Aim of the exercise> Reproduce the text lines of each item below exactly, character for character. Omit the pictures from your answer.

Collected data:
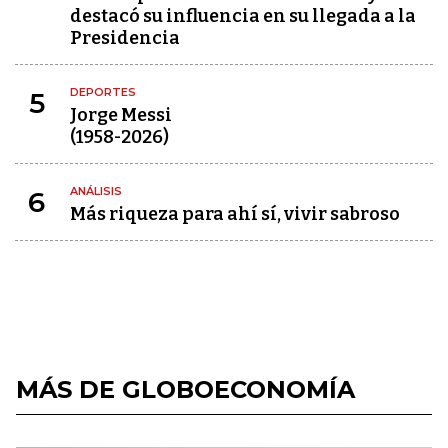
destacó su influencia en su llegada a la
Presidencia
DEPORTES
5
Jorge Messi
(1958-2026)
ANÁLISIS
6
Más riqueza para ahí sí, vivir sabroso
MÁS DE GLOBOECONOMÍA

Response area>
destacó su influencia en su llegada a la
Presidencia
DEPORTES
5
Jorge Messi
(1958-2026)
ANÁLISIS
6
Más riqueza para ahí sí, vivir sabroso
MÁS DE GLOBOECONOMÍA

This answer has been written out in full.